For one thing, brain-imaging studies often include only a handful of participants because of high costs. Secondly, the colored patches on any given brain scan don’t show brain activity. Perhaps most importantly, brain scans prove difficult to interpret. What does it mean if a portion of a woman’s right brain lights up when performing a task, while a man’s left brain activates when doing that same action? Much debate still exists over what these colored blobs indicate.
The book cautions against inferring “differences in the mind” from “differences in the brain.” And just because the region “lights up” doesn’t necessarily mean it’s being useful. Fine also discusses the possibility that some structural brain differences actually compensate for physical differences and serve as “alternative pathways to the same end.”
Another section of her book, “Recycling Gender,” discusses gender neutral parenting and why it often fails. The “gender neutral” part usually involves offering both stereotypical girl and boy toys to a child. Then, when David ends up playing with the truck and Sarah chooses the doll, parents see biology as the only remaining explanation.
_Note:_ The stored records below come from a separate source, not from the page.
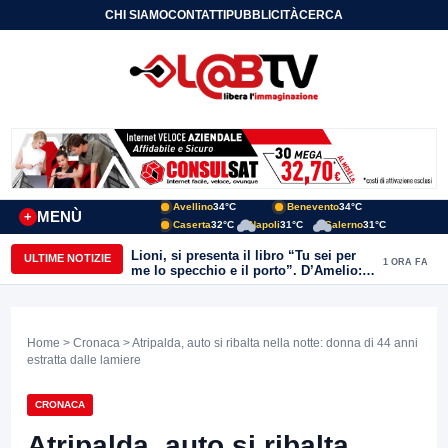
CHI SIAMO
CONTATTI
PUBBLICITÀ
CERCA
Avellino
34°C
Benevento
34°C
MENÙ
+
Caserta
32°C
Napoli
31°C
Salerno
31°C
Lioni, si presenta il libro “Tu sei per
ULTIME NOTIZIE
1 ORA FA
me lo specchio e il porto”. D’Amelio:
“Gettiamo un seme d’impegno futuro
per tante e tanti”
Home
>
Cronaca
> Atripalda, auto si ribalta nella notte: donna di 44 anni
estratta dalle lamiere
CRONACA
Atripalda, auto si ribalta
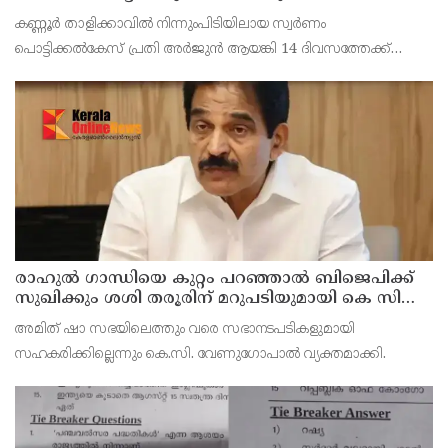
പാരിതോഷികം നൽകുമെന്ന് മന്ത്രി
കണ്ണൂർ താളിക്കാവിൽ നിന്നുംപിടിയിലായ സ്വർണം
പൊട്ടിക്കൽകേസ് പ്രതി അര്‍ജുന്‍ ആയങ്കി 14 ദിവസത്തേക്ക്
റിമാന്‍ഡില്‍. കൂത്തുപറമ്പ് ജുഡീഷ്യൽ ഫസ്ക്ളാസ്
മജിസ്‌ട്രേറ്റാണ് റിമാൻഡ് ചെയ്തത് പ്രതിയെ തലശേരി സബ്
ജയില
രാഹുല്‍ ഗാന്ധിയെ കുറ്റം പറഞ്ഞാല്‍ ബിജെപിക്ക്
സുഖിക്കും ശശി തരൂരിന് മറുപടിയുമായി കെ സി
വേണുഗോപാല്‍
അമിത് ഷാ സഭയിലെത്തും വരെ സഭാനടപടികളുമായി
സഹകരിക്കില്ലെന്നും കെ.സി. വേണുഗോപാല്‍ വ്യക്തമാക്കി.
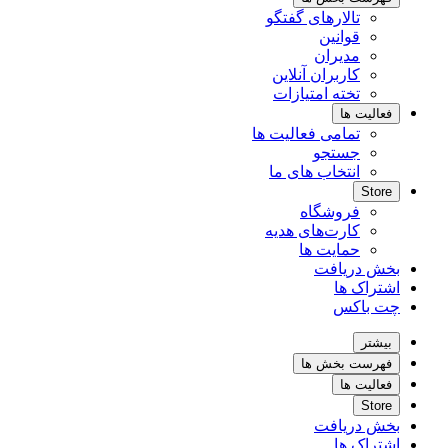
تالارهای گفتگو
قوانین
مدیران
کاربران آنلاین
تخته امتیازات
فعالیت ها
تمامی فعالیت ها
جستجو
انتخاب های ما
Store
فروشگاه
کارت‌های هدیه
حمایت ها
بخش دریافت
اشتراک ها
چت باکس
بیشتر
فهرست بخش ها
فعالیت ها
Store
بخش دریافت
اشتراک ها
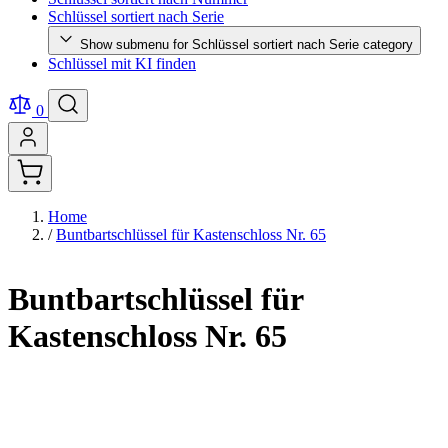
Schlüssel sortiert nach Serie
Show submenu for Schlüssel sortiert nach Serie category
Schlüssel mit KI finden
0
Home
/
Buntbartschlüssel für Kastenschloss Nr. 65
Buntbartschlüssel für
Kastenschloss Nr. 65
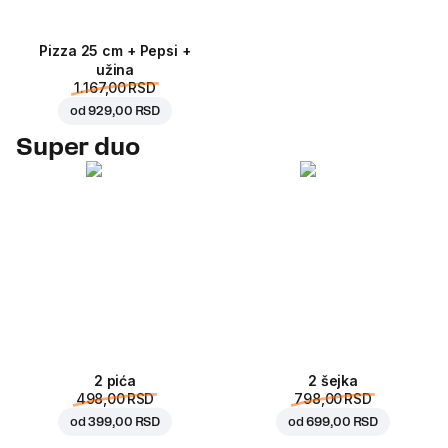
Pizza 25 cm + Pepsi +
užina
1.167,00 RSD
od
929,00 RSD
Super duo
2 pića
2 šejka
498,00 RSD
798,00 RSD
od
399,00 RSD
od
699,00 RSD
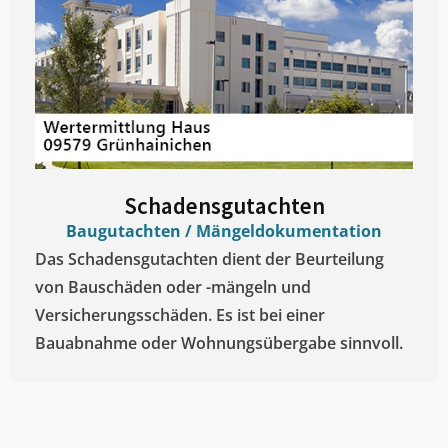
Schadensgutachten
Baugutachten / Mängeldokumentation
Das Schadensgutachten dient der Beurteilung
von Bauschäden oder -mängeln und
Versicherungsschäden. Es ist bei einer
Bauabnahme oder Wohnungsübergabe sinnvoll.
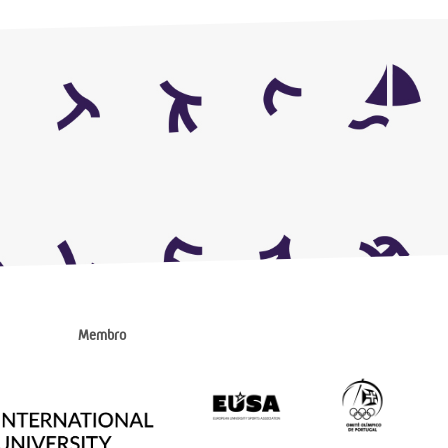
Membro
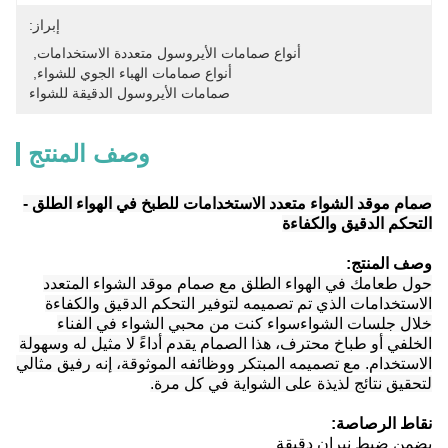
إبراز:
أنواع صمامات الأيروسول متعددة الاستخدامات
, 
أنواع صمامات الهباء الجوي للشواء
, 
صمامات الأيروسول الدقيقة للشواء
وصف المنتج
صمام موقد الشواء متعدد الاستخدامات للطبخ في الهواء الطلق -
التحكم الدقيق والكفاءة
وصف المنتج:
حول طعامك في الهواء الطلق مع صمام موقد الشواء المتعدد
الاستخدامات الذي تم تصميمه لتوفير التحكم الدقيق والكفاءة
خلال جلسات الشواءسواء كنت من محبي الشواء في الفناء
الخلفي أو طباخ محترف، هذا الصمام يقدم أداءً لا مثيل له وسهولة
الاستخدام. مع تصميمه المبتكر ووظائفه الموثوقة، إنه رفيق مثالي
لتحقيق نتائج لذيذة على الشواية في كل مرة.
نقاط الرصاصة:
يضمن ضبط نيران دقيقة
Fine finds more faulty reasoning around gender neutral parenting in “The Female Brain,” written by Dr. Louann Brizendine, a book that seeks to explain the neurobiological reasons behind women’s behaviors. In that book, Brizendine recounts an anecdote about one of her study patients who attempted to raise her daughter in a gender neutral way. The woman gave her daughter “many unisex toys, including a bright red fire truck instead of a doll.” One afternoon the mother found her daughter cradling the truck in a blanket and calling it “truckie.” What these well-meaning parents don’t realize, says the author, is that a few stabs at gender-neutral ideas in a world where almost everything is gendered doesn’t cut it.
So why do boys and girls behave differently? Fine points to gender socialization that begins in the womb. Sociologist Barbara Rothman conducted a study in which a group of expectant mothers described the movement of the fetus in the last trimester. Mothers unaware of their baby’s gender didn’t report any pattern about the movement of their babies. But mothers of sons used words like “vigorous” and “strong,” whereas the mothers of daughters tended to describe the movements as “not violent” or “not excessively energetic.”
And at school, there’s even more pressure to conform. Preschool children have been found to play with more gender-appropriate toys when an opposite sex peer is nearby. In other words: Young children tend to reinforce gender stereotypes among themselves.
Fine admits in her “Author’s Note” that “it is extremely hard to say anything original about gender.” Her aim, she says, is not to “stand on the shoulders of others, but to report the view from the position in an accessible way.” The book does, however, present a very refreshing collection of data and facts. When books such as Brizendine’s “The Female Brain” populate the bestseller’s table at Barnes and Noble, “Delusions of Gender” offers a well-researched and deftly written alternative viewpoint.